======== Document excerpt

I just completed my third full year of office brokerage. You often see these type of posts from senior brokers (two examples here and here). However this is different; my perspective is from someone currently doing it – trying and failing – to be a better young broker. The purpose of this post is to explain what I’ve learned over three years — what has worked, what hasn’t and where I can improve. Perhaps it will help you too.
How to be a Successful Young Broker:
1. Find a mentor/team you want to work with: This is so important. You need to find a senior partner that you trust and is willing to give you the guidance you need. Finding the right partner/team is the most important way to ensure success. If you’re currently unsatisfied, make this your top priority. This is the foundation upon which you become successful.

================
======== Data extracts

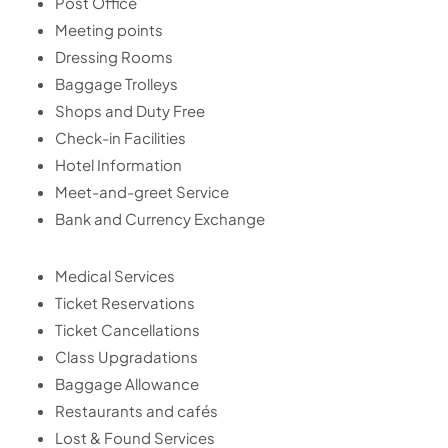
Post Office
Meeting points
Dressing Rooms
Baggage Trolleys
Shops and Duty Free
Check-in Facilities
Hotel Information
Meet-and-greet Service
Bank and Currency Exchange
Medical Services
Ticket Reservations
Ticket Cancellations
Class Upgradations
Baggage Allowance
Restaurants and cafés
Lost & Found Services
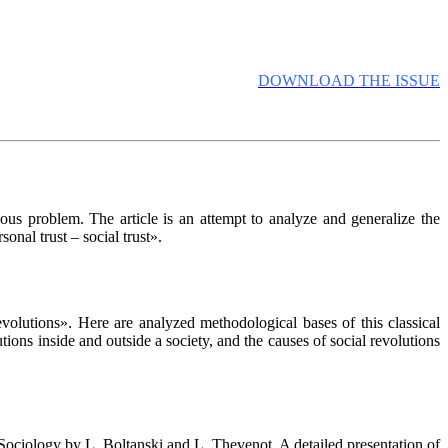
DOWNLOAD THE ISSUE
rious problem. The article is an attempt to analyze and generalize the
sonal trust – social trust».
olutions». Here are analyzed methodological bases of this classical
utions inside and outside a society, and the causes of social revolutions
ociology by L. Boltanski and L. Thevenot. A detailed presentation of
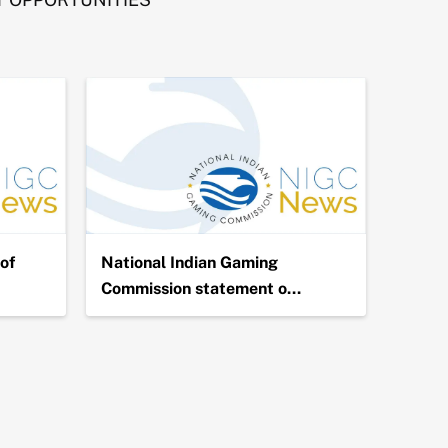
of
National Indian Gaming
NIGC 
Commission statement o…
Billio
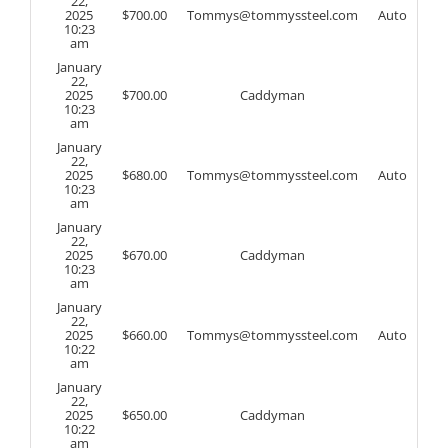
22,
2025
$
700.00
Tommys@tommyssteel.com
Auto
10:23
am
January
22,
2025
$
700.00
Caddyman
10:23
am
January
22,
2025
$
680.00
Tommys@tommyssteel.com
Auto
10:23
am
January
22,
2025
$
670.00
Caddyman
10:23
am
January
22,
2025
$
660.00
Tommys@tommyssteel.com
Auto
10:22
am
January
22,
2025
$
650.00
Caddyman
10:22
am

================
======== Data extracts

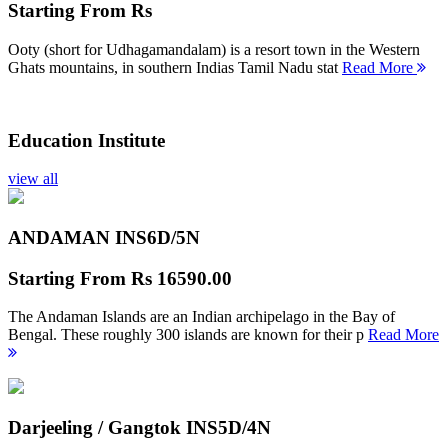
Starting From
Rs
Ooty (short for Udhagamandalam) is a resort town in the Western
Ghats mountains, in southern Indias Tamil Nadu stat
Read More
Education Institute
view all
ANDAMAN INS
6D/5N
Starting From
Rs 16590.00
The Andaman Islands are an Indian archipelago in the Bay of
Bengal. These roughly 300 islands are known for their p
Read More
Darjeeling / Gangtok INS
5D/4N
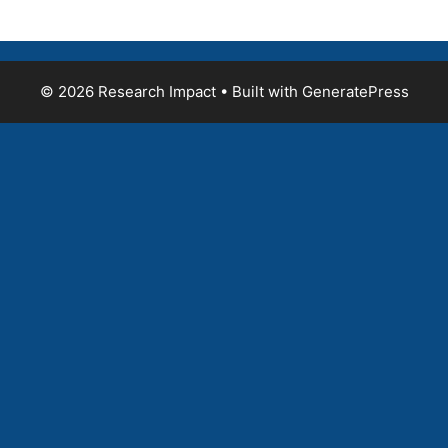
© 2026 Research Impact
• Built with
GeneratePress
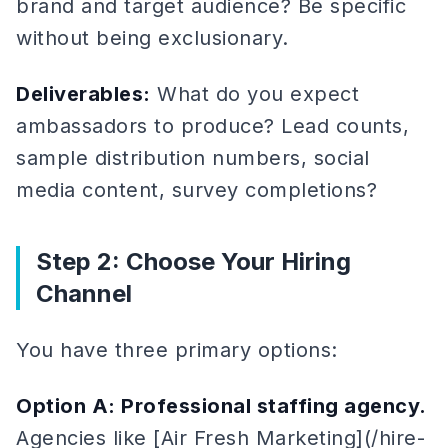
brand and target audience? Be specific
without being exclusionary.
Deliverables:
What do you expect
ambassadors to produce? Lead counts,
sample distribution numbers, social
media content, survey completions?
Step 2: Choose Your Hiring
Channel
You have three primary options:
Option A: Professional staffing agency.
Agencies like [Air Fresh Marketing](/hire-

================

What you will do —
• a. Copy the post on becoming a successful young broker word for word, starting at "I just completed" and ending at "you become successful.".
• b. Carry on the post about becoming a successful young broker, beginning right after its final sentence.
The data is not needed for anything here.

Task answers —
• a.
I just completed my third full year of office brokerage. You often see these type of posts from senior brokers (two examples here and here). However this is different; my perspective is from someone currently doing it – trying and failing – to be a better young broker. The purpose of this post is to explain what I’ve learned over three years — what has worked, what hasn’t and where I can improve. Perhaps it will help you too.
How to be a Successful Young Broker:
1. Find a mentor/team you want to work with: This is so important. You need to find a senior partner that you trust and is willing to give you the guidance you need. Finding the right partner/team is the most important way to ensure success. If you’re currently unsatisfied, make this your top priority. This is the foundation upon which you become successful.

• b.
2-4. Invest in Yourself: This could have been #1. Since it’s not, it’s #2, #3, and #4. A major benefit about office brokerage is that you are in control of your time. This gives you great power — what will you do with it? While canvassing and business development is important (it’s next on this list), investing in yourself should come first. My rationale behind this is that if you invest in yourself to become better – be it socially, more knowledgeable, more presentable, etc. – the business development will catch up. One of the easiest ways to invest in yourself is through reading. Other ways I am currently investing in myself can be found here.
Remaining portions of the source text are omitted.